Healing the cities
Southern Living, Mar 1996 by Morris, Philip
One of the parking decks, Moore Square Station built in 1987, is a singular urban design success. In addition to space for 765 cars, the design by architect Terry Alford includes a transit mall for 16 buses and an inviting pedestrian arcade from historic Moore Square to the heart of downtown. Careful placement means 23 historic buildings on the block were saved.
The city's renovation of Memorial Auditorium, expansion of the convention center, and other projects help keep downtown active. New state buildings, such as the North Carolina Museum of History and the Museum of Natural Sciences (now under construction), also attract residents and visitors. A push for residential use is also taking hold.
Not every strategy to strengthen downtown has worked. "A major department store recently closed," laments downtown planner Ken Maness. "But we continue to have a great deal of investment. No one thing will make or break downtown. It's the combination that brings flexibility and strength."
BIRMINGHAM
Birmingham's historic downtown is part of a larger 4-square-mile zone defined as the city center, where aggressive use of public streetscape improvements, urban design standards, and public/ private partnerships have stitched together a quilt of distinct, yet connected, districts.
The following are among the city's major initiatives.

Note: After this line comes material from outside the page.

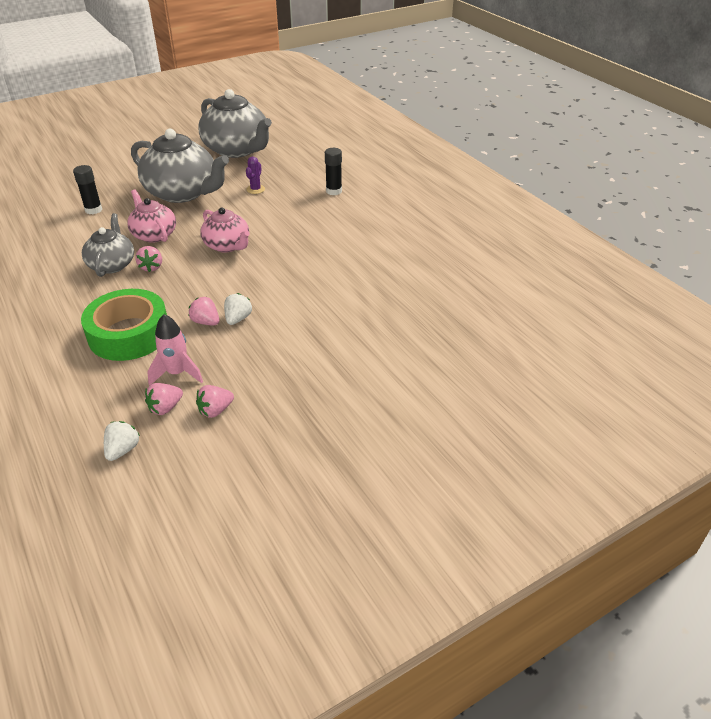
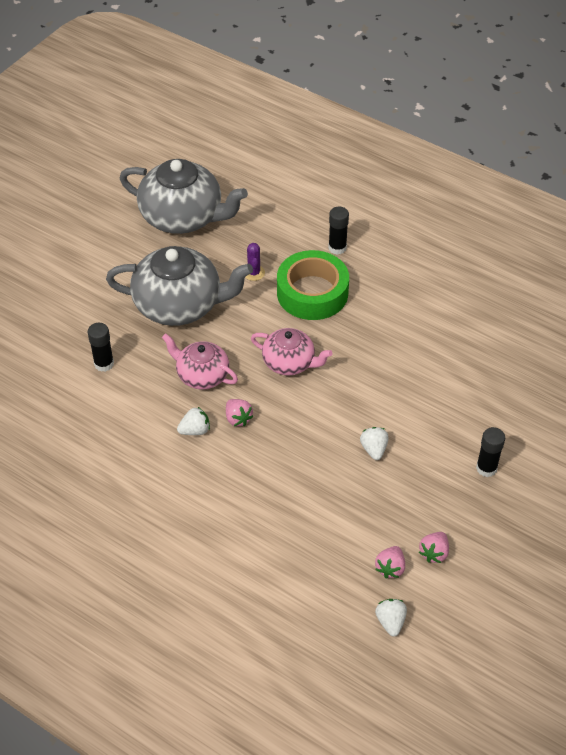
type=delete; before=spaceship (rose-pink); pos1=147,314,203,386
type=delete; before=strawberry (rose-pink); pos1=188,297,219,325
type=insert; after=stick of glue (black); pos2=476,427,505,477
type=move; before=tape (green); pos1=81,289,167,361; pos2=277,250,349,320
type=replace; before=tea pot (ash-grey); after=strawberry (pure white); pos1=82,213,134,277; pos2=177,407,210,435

* A public landscape program that has upgraded all or part of virtually every city-center street and renovated downtown parks.
Development or expansion of institutions to strengthen the city center's role, including Birmingham-Jefferson Civic Center, the Birmingham Museum of Art, Birmingham Civil Rights Institute, and Alabama School of Fine Arts.
* Incentives for conversion of historic buildings and development of new ones for residential lofts and apartments.
Birmingham's active use of urban design principles for both public and private projects sets it apart. Guidelines are tailored to each district with the intent of reinforcing its character.
A strong urban design department has led the process. "A holistic approach, where you think simultaneously about the character of a district and the details of a sidewalk, was established at the beginning," says architect William Gilchrist, who now heads the planning and engineering department for the city. "We also work closely with developers early on so everyone is together from the start."
Virginia Williams, chief of staff under Mayor Richard Arrington, says the key move was elevating the importance of urban design by establishing a separate department--"freeing the planners," she calls it. Project after project the city contracts with landscape architects, planners, architects, and engineers, but it is the firm urban design oversight that has led to what's so often missing in cities: The pieces add up to something greater.
Birmingham's latest public/ private project scheduled to open in late 1997, the Discovery 2000 science center, summarizes the best of the new roles for historic downtowns. It will occupy the long-closed, Art Deco-style Loveman's department store and, with the restored Alabama and Lyric Theaters nearby, will bring people back to the heart of the old retail district.